■ **Problem details**
In the records below, begin at the line containing "right shoulder: (521, 373)" and end at the line containing "left back paw: (108, 271)"; quote every line in that span exactly, including both boundary lines, and no others.

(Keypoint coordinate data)
##########
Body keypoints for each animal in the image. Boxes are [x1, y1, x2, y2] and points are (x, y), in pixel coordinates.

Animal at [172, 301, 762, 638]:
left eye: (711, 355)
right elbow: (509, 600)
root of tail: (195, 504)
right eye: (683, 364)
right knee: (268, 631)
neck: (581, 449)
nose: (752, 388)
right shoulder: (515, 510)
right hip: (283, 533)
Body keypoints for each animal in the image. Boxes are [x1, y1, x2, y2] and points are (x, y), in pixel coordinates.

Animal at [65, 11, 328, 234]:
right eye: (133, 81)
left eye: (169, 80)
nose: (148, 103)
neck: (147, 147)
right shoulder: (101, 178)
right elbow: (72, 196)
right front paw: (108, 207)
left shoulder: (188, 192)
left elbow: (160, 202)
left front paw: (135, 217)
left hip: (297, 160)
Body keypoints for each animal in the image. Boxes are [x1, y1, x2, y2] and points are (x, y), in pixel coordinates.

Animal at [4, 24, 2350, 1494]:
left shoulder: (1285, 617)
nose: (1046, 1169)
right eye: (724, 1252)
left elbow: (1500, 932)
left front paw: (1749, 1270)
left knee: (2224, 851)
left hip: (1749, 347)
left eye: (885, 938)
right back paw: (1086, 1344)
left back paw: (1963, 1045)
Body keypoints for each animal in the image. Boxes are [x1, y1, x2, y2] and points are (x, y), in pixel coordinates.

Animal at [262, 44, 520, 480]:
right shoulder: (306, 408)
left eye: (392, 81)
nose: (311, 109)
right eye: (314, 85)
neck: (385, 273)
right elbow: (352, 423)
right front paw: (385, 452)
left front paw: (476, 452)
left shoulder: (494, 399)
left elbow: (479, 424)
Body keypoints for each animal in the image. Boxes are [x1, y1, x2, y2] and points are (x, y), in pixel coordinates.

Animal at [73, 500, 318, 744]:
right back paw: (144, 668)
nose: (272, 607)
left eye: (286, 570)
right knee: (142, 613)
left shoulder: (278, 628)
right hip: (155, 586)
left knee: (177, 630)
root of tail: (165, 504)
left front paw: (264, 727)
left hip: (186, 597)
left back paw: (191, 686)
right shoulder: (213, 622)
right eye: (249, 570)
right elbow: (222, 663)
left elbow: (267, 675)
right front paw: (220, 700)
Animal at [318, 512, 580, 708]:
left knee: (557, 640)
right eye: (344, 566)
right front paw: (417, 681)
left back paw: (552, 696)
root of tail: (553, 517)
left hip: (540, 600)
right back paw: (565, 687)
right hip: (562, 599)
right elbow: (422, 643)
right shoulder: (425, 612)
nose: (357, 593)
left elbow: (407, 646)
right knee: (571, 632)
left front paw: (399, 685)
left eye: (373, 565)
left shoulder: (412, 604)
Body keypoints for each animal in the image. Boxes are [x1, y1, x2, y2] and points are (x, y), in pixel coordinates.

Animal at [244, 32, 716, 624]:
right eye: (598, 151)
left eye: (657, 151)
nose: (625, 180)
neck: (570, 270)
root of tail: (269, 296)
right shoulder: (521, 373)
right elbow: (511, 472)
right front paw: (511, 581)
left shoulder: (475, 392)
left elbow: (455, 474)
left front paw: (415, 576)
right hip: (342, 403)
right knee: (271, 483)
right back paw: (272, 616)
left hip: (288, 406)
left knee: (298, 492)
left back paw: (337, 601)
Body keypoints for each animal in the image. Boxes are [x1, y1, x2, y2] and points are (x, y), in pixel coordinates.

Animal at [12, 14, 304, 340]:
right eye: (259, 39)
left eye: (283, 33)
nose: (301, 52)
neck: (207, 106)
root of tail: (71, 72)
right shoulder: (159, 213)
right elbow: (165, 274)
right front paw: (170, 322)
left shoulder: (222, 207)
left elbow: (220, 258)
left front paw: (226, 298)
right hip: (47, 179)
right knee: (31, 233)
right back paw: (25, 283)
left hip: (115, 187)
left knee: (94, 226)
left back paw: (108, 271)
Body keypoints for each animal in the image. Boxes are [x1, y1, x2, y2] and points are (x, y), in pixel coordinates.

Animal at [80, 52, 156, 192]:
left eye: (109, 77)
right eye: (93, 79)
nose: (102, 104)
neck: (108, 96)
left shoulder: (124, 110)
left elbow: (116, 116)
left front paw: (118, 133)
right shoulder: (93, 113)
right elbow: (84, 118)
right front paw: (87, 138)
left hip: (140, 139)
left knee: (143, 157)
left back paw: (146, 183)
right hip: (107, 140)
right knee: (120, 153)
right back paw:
##########
■ **Result of this task**
right shoulder: (521, 373)
right elbow: (511, 472)
right front paw: (511, 581)
left shoulder: (475, 392)
left elbow: (455, 474)
left front paw: (415, 576)
right hip: (342, 403)
right knee: (271, 483)
right back paw: (272, 616)
left hip: (288, 406)
left knee: (298, 492)
left back paw: (337, 601)
Body keypoints for each animal in the image. Boxes are [x1, y1, x2, y2] and points are (x, y), in pixel coordinates.

Animal at [12, 14, 304, 340]:
right eye: (259, 39)
left eye: (283, 33)
nose: (301, 52)
neck: (207, 106)
root of tail: (71, 72)
right shoulder: (159, 213)
right elbow: (165, 274)
right front paw: (170, 322)
left shoulder: (222, 207)
left elbow: (220, 258)
left front paw: (226, 298)
right hip: (47, 179)
right knee: (31, 233)
right back paw: (25, 283)
left hip: (115, 187)
left knee: (94, 226)
left back paw: (108, 271)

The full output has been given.